At the outset of a new era for the German people [Volk], it wants to offer a firsthand overview of the dreadful concluding chapter of those decades of cultural deterioration preceding the great change.

By appealing to the sound judgment of the people, it wants to put a stop to the palaver and claptrap of all those literary cliques and hangers-on, many of whom would still try to deny that we ever experienced artistic degeneracy.

It wants to make clear that this degeneracy in art was more than just passing foolishness, idiocy, and rash experimentation that might have run its course and died out even without the National Socialist revolution.

It wants to show that this was not a “necessary ferment,” but rather a deliberate and calculated attack on the very essence and ongoing existence of art itself.

It wants to point out the common roots of political anarchy and cultural anarchy and to unmask degenerate art as art-Bolshevism in every sense of the term.

It wants to make clear the philosophical, political, racial, and moral goals and intentions of those who were the driving forces behind the subversion.

It also wants to show the extent to which these symptoms of degeneracy spread from those driving forces who were acting deliberately to infect more or less unwitting acolytes, who, despite previous – and in some cases also subsequent – evidence of formal artistic talent, were so lacking in conscience, character, or common sense as to participate in the general Jewish and Bolshevik hype.

By doing so, it also wants to show the true danger of a development that, steered by a few Jewish and openly Bolshevik leaders, could succeed in putting such individuals into the service of Bolshevik anarchy in cultural politics when those very same individuals might very well have eschewed any affiliation with Bolshevism in party politics.

It wants to prove above all that not one of the men who were involved in any way in the degeneracy of art can now dismiss this activity as “harmless youthful folly.”

Out of all this comes, finally, what the “Degenerate Art” exhibition does not want to do.

It does not want to assert that all of the names attached to the sorry artworks shown here also appeared on the membership lists of the Communist party.
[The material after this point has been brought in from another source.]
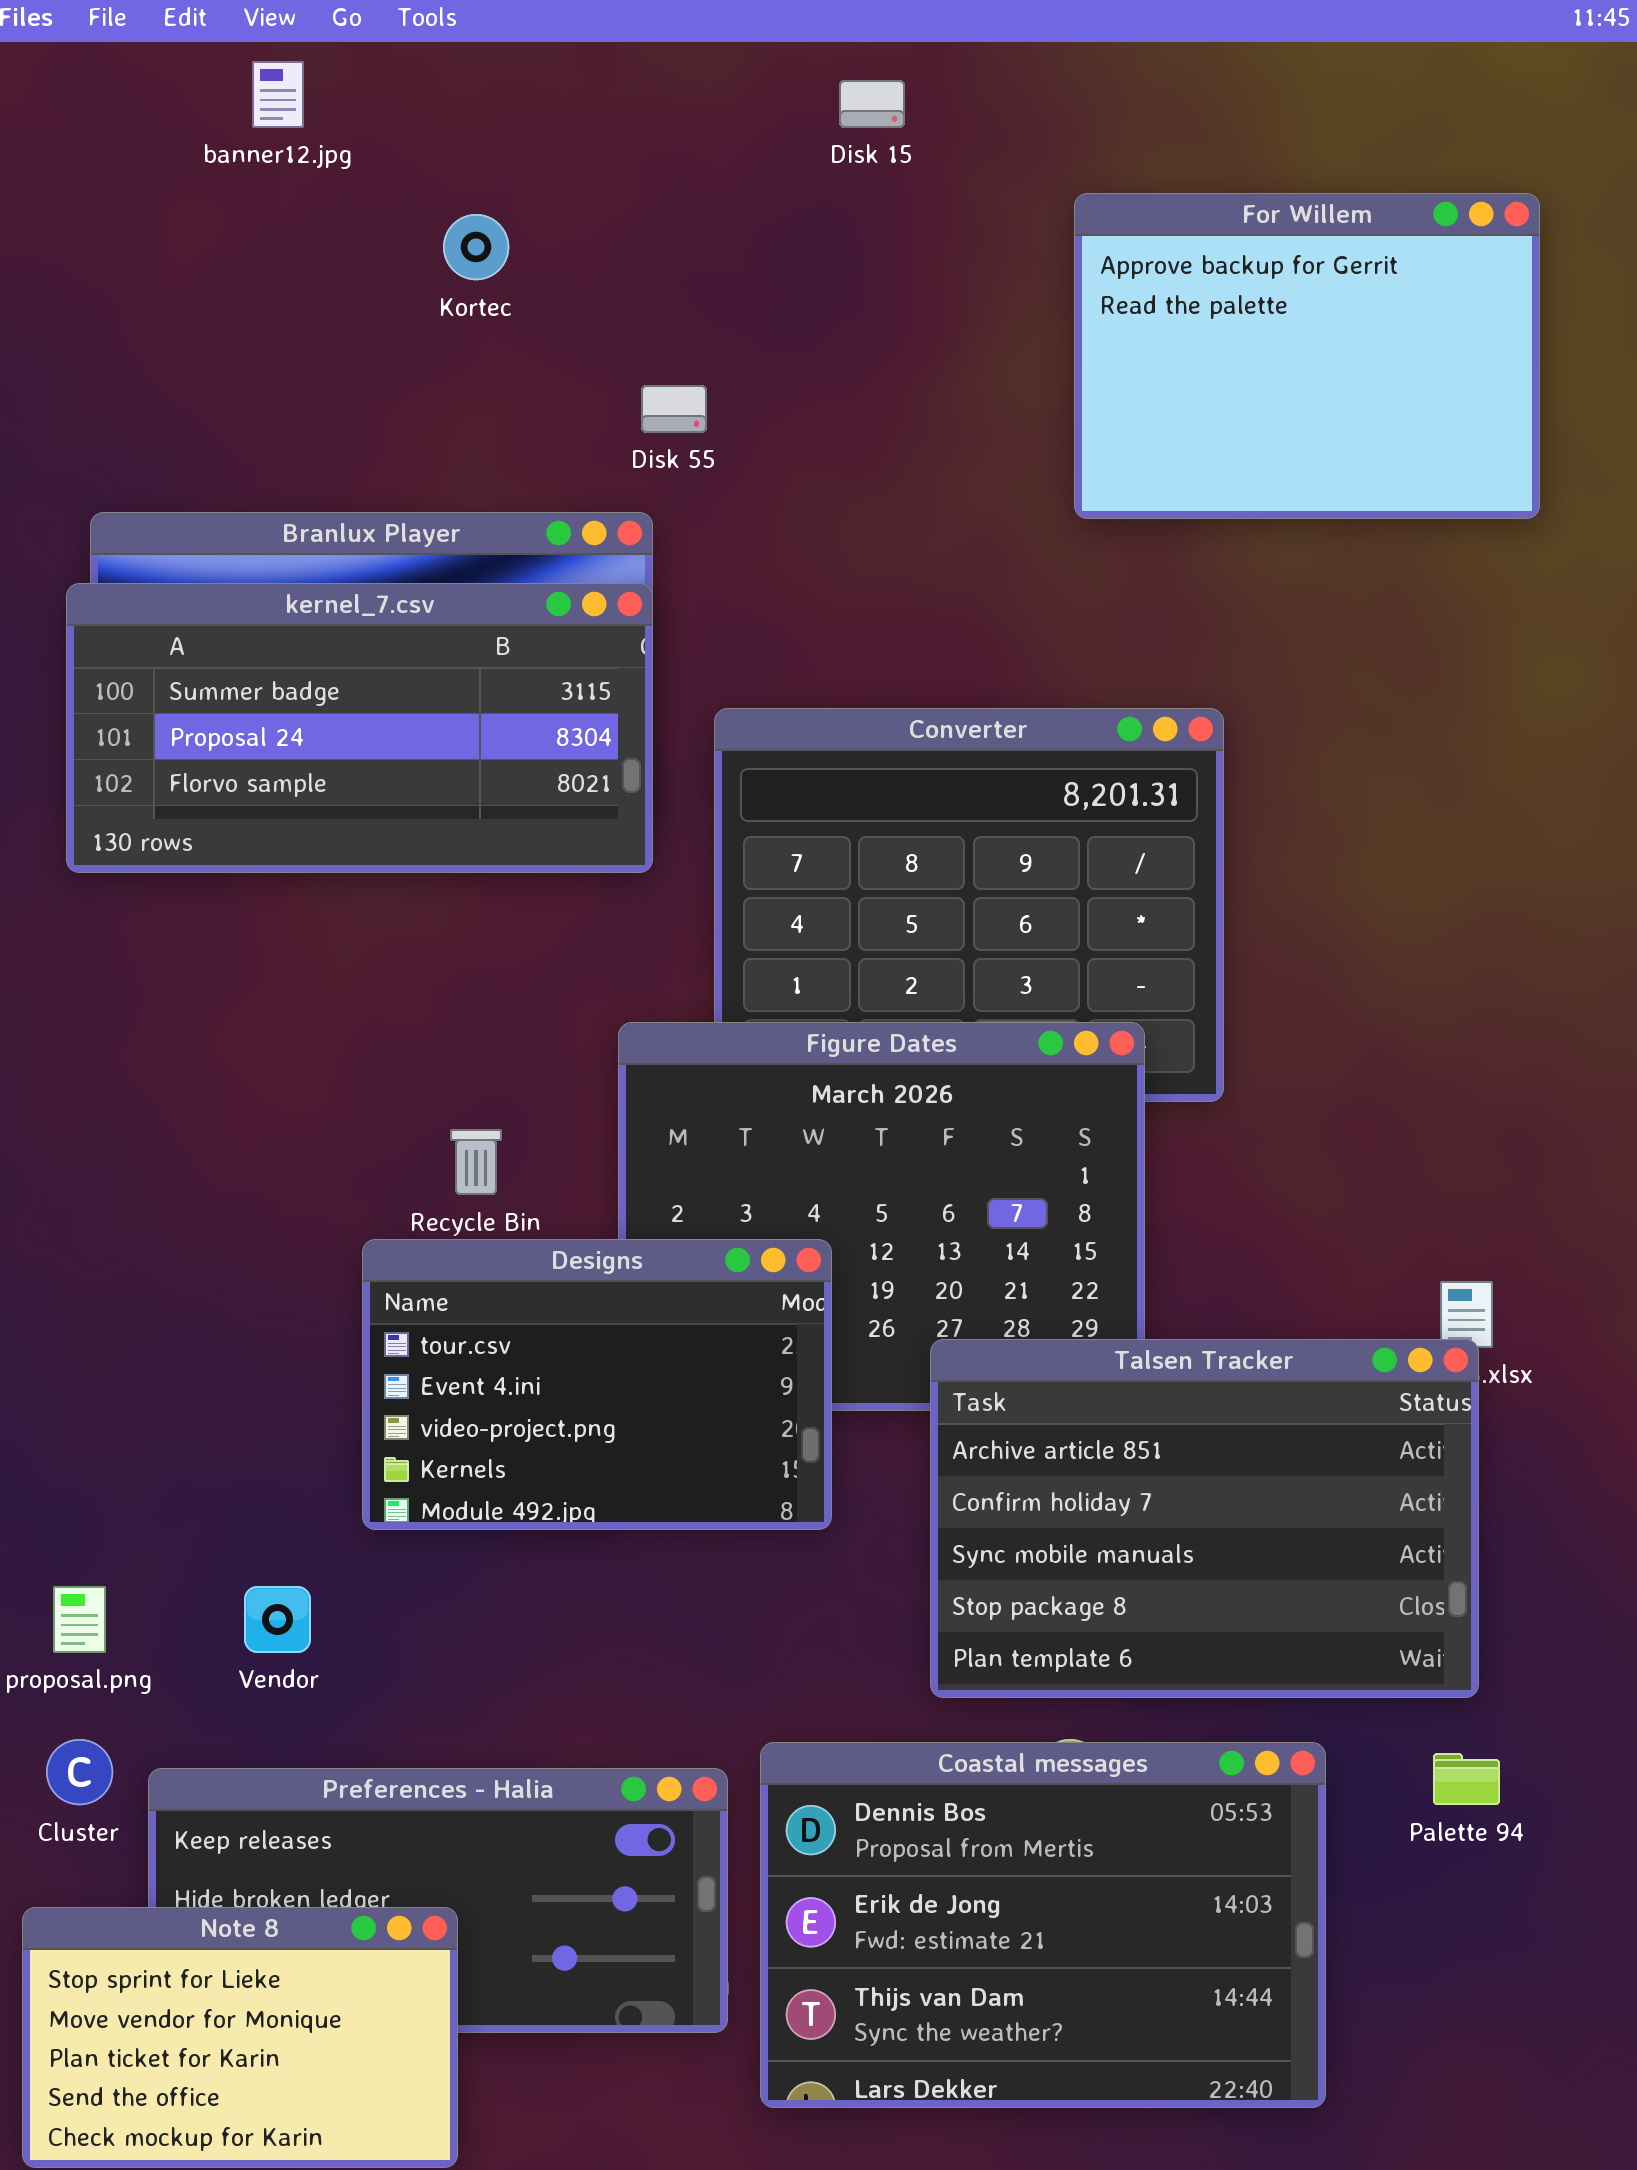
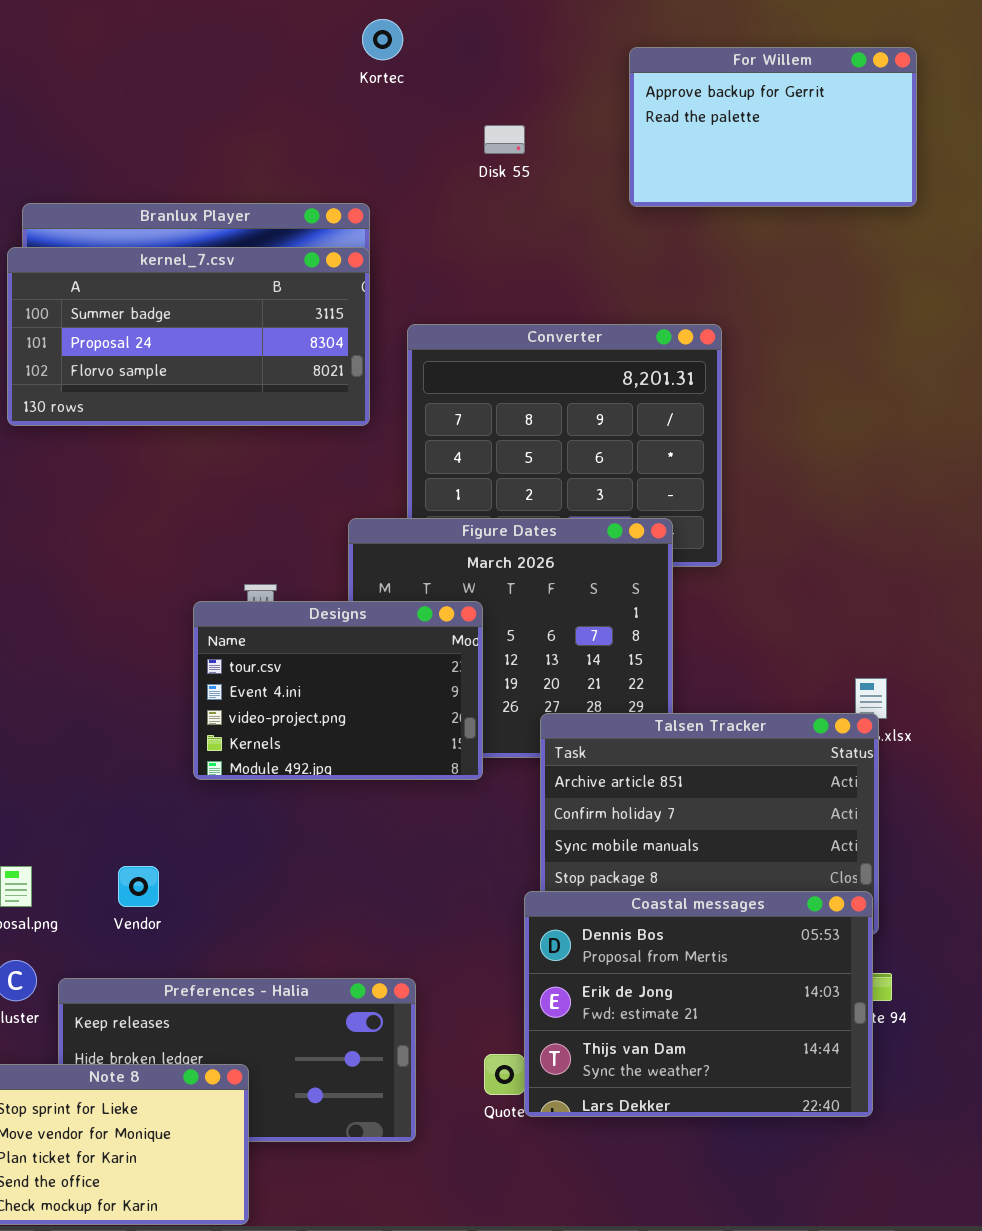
For Willem: [1074,193,1540,519] -> [629,47,917,207], resized
Kortec: [443,214,509,280] -> [362,19,403,60], moved
Disk 55: [641,385,707,433] -> [484,125,525,154], moved
Designs: [362,1239,832,1530] -> [193,601,483,780], moved
Coastal messages: [760,1742,1326,2108] -> [524,891,873,1117], moved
Since no such assertion is made, no refutation is necessary.

It does not want to deny that one or another of the artists represented here has at some point – either before or since – “been capable of something different.” Yet this exhibition must not gloss over the fact that in the years of the major Bolshevik-Jewish attack on German art such men stood on the side of subversion.

It does not want to prevent those featured artists who are of German blood – and who have not followed their former Jewish friends abroad – from now honestly striving and fighting for the foundations of a new and healthy creativity. It wants and must prevent a situation, however, in which such men are foisted on the new state and its future-oriented people as “the natural standard-bearers of Third Reich art” by the circles and cliques of that dark past.